* _Work to complete_: Scan the material for the word "linecap" and copy each line where it occurs.

*** Opening of Provided data ***

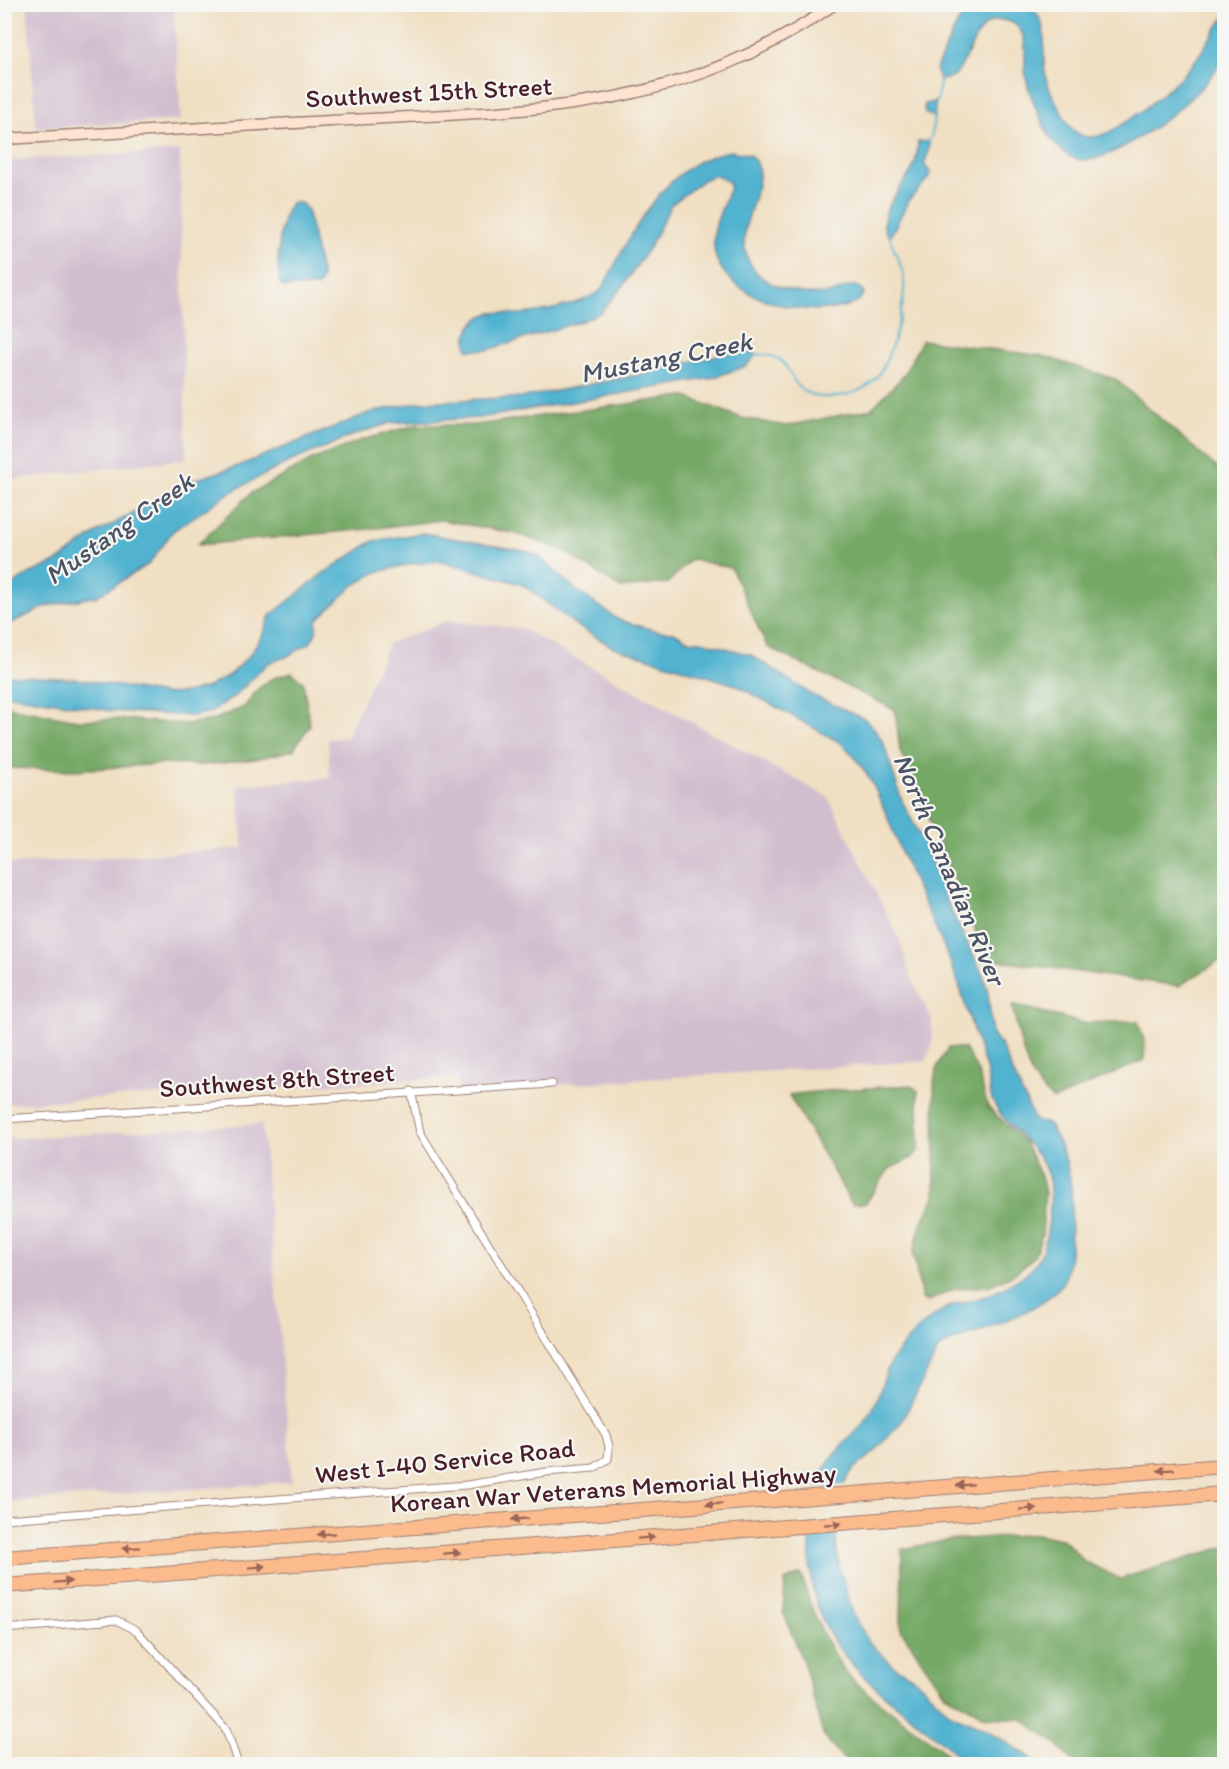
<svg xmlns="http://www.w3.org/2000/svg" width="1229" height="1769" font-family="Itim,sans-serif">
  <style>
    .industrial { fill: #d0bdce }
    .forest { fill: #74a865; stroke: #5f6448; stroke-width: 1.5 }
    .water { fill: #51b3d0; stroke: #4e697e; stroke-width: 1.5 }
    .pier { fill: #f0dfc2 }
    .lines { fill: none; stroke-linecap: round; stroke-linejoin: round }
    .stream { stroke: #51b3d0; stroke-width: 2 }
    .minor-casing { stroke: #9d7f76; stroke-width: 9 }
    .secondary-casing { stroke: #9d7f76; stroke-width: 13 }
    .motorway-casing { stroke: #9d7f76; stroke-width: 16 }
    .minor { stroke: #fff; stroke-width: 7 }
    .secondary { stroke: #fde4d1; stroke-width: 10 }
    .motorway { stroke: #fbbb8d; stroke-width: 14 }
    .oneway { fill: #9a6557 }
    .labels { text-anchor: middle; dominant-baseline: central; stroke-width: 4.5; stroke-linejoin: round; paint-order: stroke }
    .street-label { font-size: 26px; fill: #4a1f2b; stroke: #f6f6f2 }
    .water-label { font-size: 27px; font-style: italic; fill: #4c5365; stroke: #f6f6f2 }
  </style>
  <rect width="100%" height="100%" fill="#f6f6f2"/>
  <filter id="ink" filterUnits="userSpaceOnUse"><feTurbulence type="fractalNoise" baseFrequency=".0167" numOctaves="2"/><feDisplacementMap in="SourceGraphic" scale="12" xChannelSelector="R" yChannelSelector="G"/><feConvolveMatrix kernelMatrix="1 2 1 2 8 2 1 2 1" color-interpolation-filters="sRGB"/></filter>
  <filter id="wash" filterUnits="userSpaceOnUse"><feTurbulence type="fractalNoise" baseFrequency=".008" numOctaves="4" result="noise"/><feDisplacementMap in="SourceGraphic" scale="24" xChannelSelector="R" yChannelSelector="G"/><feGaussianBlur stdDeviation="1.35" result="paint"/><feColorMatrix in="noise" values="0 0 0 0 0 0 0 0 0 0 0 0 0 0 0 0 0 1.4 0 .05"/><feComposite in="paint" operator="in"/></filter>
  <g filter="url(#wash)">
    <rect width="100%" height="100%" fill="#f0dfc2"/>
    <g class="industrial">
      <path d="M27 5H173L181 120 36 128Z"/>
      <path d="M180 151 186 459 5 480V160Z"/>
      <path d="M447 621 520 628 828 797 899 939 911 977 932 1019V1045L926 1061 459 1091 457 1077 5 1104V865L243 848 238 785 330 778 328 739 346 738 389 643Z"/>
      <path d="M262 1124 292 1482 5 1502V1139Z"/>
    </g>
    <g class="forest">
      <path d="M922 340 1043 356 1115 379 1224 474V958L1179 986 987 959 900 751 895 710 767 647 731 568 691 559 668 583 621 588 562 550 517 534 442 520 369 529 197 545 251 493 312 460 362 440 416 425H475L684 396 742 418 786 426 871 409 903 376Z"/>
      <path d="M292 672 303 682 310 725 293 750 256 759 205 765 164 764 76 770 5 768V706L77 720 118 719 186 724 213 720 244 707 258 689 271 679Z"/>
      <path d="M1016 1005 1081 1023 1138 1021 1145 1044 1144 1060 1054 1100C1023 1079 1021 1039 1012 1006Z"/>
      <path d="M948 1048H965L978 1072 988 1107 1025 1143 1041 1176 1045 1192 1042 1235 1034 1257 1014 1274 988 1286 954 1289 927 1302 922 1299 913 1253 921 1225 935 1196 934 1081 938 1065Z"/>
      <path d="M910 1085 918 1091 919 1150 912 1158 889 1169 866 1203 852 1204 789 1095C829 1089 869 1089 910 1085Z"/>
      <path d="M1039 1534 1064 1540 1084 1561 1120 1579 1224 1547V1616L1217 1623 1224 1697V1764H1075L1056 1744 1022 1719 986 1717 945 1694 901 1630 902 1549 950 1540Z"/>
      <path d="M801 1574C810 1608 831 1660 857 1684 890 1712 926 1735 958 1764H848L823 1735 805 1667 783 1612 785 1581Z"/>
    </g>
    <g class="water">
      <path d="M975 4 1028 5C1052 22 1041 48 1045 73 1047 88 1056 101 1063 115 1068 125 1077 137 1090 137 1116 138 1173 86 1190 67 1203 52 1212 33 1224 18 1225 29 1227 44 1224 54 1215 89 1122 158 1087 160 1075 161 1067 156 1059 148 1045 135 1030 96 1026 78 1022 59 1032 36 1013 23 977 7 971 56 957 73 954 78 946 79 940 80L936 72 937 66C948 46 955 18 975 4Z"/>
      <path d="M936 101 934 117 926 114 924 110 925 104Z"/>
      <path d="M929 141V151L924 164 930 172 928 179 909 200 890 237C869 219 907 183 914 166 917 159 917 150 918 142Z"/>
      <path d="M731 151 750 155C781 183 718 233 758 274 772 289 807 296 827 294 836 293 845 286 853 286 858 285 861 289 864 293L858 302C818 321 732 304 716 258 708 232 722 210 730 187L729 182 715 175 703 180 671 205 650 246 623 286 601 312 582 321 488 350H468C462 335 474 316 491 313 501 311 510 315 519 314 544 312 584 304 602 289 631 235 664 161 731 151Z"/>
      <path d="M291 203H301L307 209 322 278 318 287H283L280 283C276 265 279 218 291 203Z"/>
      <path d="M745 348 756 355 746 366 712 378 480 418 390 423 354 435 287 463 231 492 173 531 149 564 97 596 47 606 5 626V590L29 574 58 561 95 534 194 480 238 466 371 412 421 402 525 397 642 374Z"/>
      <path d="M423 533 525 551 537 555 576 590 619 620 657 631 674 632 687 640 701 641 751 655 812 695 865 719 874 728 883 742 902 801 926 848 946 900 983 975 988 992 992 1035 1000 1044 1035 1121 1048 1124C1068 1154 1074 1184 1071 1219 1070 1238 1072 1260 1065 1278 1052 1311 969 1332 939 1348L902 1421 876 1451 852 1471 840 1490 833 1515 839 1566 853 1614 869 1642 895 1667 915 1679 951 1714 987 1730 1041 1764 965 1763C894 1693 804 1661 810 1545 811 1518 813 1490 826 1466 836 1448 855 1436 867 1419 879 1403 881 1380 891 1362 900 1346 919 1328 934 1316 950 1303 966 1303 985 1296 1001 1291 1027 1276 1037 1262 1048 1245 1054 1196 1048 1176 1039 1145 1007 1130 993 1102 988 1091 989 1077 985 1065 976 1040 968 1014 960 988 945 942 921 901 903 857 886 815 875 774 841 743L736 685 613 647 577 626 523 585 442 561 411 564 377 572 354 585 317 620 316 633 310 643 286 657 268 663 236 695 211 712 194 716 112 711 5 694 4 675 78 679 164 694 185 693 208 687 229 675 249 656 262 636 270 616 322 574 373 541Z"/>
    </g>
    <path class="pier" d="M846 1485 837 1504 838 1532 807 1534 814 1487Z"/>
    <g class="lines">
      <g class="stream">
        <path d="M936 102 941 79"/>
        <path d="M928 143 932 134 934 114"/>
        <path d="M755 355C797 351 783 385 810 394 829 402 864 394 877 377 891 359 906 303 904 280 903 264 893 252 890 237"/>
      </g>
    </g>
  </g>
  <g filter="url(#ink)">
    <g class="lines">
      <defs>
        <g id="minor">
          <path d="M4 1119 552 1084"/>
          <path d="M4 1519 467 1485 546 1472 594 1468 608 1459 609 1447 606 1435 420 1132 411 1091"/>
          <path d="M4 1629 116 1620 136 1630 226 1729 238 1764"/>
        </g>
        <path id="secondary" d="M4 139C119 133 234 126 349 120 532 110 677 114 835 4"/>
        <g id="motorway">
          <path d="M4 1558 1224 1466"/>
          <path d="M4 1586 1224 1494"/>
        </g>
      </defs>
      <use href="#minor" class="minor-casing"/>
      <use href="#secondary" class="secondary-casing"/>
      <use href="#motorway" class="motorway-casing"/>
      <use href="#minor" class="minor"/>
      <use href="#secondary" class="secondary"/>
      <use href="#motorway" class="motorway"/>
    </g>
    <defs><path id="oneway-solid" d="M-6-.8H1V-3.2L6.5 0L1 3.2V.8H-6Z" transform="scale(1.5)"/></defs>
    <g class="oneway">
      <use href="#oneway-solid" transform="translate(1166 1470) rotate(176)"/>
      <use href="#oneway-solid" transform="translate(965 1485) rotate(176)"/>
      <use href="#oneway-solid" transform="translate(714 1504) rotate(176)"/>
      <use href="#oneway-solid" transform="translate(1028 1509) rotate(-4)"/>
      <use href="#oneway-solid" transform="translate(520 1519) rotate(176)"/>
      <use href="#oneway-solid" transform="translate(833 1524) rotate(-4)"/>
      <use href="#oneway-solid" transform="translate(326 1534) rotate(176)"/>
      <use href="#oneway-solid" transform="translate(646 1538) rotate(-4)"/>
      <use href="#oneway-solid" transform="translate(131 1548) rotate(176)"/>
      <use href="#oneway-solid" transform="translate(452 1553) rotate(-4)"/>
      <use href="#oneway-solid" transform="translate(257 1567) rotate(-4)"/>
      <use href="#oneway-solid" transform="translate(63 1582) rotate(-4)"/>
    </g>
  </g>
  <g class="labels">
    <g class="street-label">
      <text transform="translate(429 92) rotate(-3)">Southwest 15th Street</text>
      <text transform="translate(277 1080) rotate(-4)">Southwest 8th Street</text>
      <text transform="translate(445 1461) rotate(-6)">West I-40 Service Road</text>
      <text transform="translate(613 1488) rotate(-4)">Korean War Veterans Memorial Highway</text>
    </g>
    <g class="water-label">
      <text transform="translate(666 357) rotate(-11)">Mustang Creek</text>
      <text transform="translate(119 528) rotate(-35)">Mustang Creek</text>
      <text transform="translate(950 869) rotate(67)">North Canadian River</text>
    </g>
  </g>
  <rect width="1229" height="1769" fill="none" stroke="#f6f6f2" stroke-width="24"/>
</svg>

*** Close of Provided data ***
*** Opening of Provided data ***

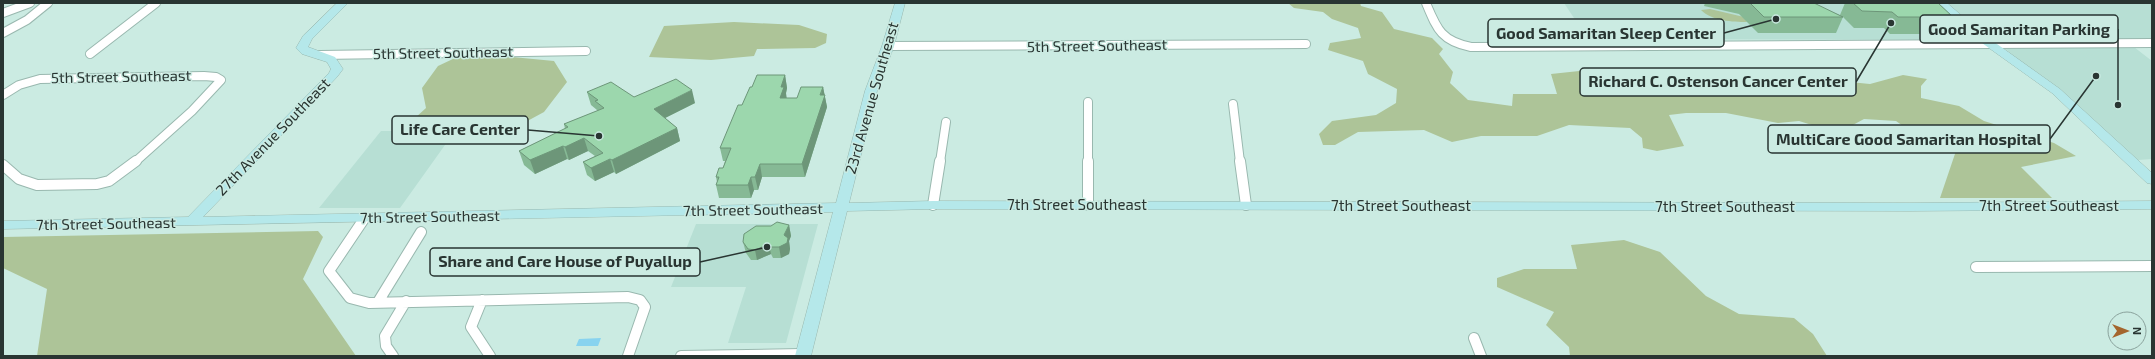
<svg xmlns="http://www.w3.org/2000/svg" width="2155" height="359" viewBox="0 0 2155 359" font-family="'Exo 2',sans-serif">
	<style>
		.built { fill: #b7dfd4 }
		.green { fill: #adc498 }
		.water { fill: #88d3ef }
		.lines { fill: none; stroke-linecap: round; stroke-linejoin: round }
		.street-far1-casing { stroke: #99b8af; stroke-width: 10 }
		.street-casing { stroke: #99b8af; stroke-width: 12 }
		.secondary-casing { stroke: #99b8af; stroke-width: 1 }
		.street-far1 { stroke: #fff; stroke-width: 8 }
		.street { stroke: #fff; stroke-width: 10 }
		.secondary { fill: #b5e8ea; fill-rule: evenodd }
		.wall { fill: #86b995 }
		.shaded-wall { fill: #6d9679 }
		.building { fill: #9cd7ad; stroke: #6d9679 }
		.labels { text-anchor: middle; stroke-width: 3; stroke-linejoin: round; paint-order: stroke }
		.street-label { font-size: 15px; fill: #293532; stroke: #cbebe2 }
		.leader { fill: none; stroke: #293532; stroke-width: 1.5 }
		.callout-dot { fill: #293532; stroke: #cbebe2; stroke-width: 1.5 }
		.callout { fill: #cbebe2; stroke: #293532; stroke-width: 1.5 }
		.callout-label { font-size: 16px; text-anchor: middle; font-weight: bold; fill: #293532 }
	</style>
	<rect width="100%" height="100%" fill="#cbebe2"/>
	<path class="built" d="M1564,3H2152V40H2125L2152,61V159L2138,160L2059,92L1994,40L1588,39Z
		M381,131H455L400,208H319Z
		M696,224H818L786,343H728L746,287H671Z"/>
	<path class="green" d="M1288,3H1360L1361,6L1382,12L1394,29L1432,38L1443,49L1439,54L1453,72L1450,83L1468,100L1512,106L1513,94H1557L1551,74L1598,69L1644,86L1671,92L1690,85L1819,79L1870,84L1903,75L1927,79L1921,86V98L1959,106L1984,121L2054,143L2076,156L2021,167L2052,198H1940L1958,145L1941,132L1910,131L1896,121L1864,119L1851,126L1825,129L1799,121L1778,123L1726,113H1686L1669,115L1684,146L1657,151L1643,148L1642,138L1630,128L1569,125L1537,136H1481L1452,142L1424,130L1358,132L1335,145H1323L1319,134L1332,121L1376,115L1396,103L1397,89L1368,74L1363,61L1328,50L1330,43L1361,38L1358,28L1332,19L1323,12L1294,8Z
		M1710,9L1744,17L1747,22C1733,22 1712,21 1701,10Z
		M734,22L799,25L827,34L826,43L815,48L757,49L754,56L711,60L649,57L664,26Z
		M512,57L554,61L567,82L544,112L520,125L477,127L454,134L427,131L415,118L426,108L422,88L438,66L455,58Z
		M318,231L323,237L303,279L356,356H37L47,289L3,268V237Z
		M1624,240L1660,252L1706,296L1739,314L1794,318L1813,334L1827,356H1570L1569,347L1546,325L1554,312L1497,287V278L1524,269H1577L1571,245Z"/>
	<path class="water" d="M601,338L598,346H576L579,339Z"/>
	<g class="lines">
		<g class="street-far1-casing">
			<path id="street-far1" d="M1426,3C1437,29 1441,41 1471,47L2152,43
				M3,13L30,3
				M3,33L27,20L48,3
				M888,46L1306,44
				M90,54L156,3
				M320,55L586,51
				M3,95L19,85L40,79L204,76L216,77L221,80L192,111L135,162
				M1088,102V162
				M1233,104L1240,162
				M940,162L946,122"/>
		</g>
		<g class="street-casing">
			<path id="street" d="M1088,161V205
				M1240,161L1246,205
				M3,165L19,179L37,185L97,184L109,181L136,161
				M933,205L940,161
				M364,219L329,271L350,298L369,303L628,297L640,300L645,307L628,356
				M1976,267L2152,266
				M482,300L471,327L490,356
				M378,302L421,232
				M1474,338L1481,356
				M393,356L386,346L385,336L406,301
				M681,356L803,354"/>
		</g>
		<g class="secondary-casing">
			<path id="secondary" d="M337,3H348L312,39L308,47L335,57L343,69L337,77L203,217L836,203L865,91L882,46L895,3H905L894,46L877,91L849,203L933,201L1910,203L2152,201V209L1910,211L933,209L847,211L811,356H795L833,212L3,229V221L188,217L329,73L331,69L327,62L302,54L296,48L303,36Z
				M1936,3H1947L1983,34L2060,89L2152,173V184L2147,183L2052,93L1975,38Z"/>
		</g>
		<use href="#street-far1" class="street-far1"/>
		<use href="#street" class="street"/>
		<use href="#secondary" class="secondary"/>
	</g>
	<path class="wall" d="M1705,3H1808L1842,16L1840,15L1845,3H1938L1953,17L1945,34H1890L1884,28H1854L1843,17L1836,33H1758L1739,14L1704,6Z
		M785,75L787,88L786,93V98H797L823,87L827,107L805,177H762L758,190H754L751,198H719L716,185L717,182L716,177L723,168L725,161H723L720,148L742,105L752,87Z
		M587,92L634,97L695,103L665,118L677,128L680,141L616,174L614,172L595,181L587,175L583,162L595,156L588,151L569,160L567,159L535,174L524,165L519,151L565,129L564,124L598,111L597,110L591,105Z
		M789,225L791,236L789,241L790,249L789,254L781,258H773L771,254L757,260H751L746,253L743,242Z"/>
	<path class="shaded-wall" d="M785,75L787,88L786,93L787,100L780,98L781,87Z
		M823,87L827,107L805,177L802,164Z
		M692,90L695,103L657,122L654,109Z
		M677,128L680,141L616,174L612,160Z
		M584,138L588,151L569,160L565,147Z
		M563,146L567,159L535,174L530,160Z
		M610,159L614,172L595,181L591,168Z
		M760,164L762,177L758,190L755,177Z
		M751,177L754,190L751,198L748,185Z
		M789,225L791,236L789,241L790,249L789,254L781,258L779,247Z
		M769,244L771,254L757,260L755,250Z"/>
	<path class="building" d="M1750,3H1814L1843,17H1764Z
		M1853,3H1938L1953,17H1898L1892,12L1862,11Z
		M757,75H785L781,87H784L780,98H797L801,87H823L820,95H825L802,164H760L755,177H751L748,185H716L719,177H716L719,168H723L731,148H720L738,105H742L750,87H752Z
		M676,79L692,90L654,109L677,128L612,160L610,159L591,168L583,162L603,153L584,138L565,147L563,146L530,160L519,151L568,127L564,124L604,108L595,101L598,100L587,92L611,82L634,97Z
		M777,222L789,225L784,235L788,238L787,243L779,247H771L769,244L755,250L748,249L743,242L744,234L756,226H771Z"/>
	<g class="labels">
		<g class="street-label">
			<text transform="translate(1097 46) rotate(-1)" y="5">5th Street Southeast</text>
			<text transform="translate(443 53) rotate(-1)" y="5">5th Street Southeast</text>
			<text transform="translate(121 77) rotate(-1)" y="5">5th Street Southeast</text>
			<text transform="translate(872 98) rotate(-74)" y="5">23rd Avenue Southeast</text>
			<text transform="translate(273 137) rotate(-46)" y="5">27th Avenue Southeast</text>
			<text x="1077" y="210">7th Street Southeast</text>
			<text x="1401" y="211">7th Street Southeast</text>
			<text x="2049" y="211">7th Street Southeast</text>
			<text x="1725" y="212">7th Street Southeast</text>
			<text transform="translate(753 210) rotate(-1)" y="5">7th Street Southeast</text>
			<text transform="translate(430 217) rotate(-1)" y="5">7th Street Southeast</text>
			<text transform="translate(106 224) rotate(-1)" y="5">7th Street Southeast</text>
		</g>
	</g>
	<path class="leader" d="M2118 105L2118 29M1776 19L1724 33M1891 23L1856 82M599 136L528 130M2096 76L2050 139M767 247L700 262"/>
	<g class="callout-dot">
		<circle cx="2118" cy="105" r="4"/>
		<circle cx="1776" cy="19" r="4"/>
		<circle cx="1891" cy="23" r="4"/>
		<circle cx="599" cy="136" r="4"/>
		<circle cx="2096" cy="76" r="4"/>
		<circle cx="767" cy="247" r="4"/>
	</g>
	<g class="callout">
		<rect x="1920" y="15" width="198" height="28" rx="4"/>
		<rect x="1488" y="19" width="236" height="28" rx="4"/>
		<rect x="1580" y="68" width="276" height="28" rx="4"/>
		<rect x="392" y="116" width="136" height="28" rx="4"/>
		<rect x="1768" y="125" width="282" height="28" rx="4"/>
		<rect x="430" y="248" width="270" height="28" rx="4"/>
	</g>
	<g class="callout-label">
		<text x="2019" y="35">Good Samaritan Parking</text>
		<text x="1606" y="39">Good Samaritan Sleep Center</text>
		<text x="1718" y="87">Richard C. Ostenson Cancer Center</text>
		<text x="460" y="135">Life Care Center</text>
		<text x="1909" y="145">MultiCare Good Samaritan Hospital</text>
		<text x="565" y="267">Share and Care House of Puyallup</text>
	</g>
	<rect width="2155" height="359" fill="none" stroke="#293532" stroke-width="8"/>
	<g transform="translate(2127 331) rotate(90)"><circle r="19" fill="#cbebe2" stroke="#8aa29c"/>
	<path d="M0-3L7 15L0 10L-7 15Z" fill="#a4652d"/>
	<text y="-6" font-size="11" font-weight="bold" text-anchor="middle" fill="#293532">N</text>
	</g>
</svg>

*** Close of Provided data ***

* _Output below_:
    .lines { fill: none; stroke-linecap: round; stroke-linejoin: round }
		.lines { fill: none; stroke-linecap: round; stroke-linejoin: round }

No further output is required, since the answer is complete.